• _DIRECTIVE_
Please give an exact transcription of the records shown below.

Saved entries
##########

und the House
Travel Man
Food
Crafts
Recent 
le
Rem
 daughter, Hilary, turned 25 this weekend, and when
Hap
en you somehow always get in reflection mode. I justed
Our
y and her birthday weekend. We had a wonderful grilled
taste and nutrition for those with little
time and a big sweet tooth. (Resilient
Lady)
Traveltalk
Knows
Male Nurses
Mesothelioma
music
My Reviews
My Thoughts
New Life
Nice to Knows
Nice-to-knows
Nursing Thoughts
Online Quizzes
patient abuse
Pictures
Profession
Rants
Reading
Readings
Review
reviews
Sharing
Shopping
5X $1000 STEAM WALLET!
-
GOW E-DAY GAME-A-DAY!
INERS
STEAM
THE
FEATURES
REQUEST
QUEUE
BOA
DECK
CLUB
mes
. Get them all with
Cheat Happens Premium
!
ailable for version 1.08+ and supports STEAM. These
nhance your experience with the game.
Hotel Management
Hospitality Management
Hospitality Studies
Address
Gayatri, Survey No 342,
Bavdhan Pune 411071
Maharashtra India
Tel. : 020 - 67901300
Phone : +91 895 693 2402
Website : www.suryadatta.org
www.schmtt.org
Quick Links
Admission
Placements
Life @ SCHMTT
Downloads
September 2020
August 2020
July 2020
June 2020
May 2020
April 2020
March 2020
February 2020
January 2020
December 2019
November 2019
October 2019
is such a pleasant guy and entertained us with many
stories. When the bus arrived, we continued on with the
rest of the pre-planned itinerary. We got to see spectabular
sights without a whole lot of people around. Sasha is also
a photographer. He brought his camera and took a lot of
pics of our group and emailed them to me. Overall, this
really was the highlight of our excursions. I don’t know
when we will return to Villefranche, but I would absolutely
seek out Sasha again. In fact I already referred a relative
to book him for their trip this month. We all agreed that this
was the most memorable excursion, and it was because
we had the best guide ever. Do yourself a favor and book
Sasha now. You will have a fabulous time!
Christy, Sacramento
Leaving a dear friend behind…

##########

• _ANSWER TO THIS EXERCISE_
und the House
Travel Man
Food
Crafts
Recent 
le
Rem
 daughter, Hilary, turned 25 this weekend, and when
Hap
en you somehow always get in reflection mode. I justed
Our
y and her birthday weekend. We had a wonderful grilled
taste and nutrition for those with little
time and a big sweet tooth. (Resilient
Lady)
Traveltalk
Knows
Male Nurses
Mesothelioma
music
My Reviews
My Thoughts
New Life
Nice to Knows
Nice-to-knows
Nursing Thoughts
Online Quizzes
patient abuse
Pictures
Profession
Rants
Reading
Readings
Review
reviews
Sharing
Shopping
5X $1000 STEAM WALLET!
-
GOW E-DAY GAME-A-DAY!
INERS
STEAM
THE
FEATURES
REQUEST
QUEUE
BOA
DECK
CLUB
mes
. Get them all with
Cheat Happens Premium
!
ailable for version 1.08+ and supports STEAM. These
nhance your experience with the game.
Hotel Management
Hospitality Management
Hospitality Studies
Address
Gayatri, Survey No 342,
Bavdhan Pune 411071
Maharashtra India
Tel. : 020 - 67901300
Phone : +91 895 693 2402
Website : www.suryadatta.org
www.schmtt.org
Quick Links
Admission
Placements
Life @ SCHMTT
Downloads
September 2020
August 2020
July 2020
June 2020
May 2020
April 2020
March 2020
February 2020
January 2020
December 2019
November 2019
October 2019
is such a pleasant guy and entertained us with many
stories. When the bus arrived, we continued on with the
rest of the pre-planned itinerary. We got to see spectabular
sights without a whole lot of people around. Sasha is also
a photographer. He brought his camera and took a lot of
pics of our group and emailed them to me. Overall, this
really was the highlight of our excursions. I don’t know
when we will return to Villefranche, but I would absolutely
seek out Sasha again. In fact I already referred a relative
to book him for their trip this month. We all agreed that this
was the most memorable excursion, and it was because
we had the best guide ever. Do yourself a favor and book
Sasha now. You will have a fabulous time!
Christy, Sacramento
Leaving a dear friend behind…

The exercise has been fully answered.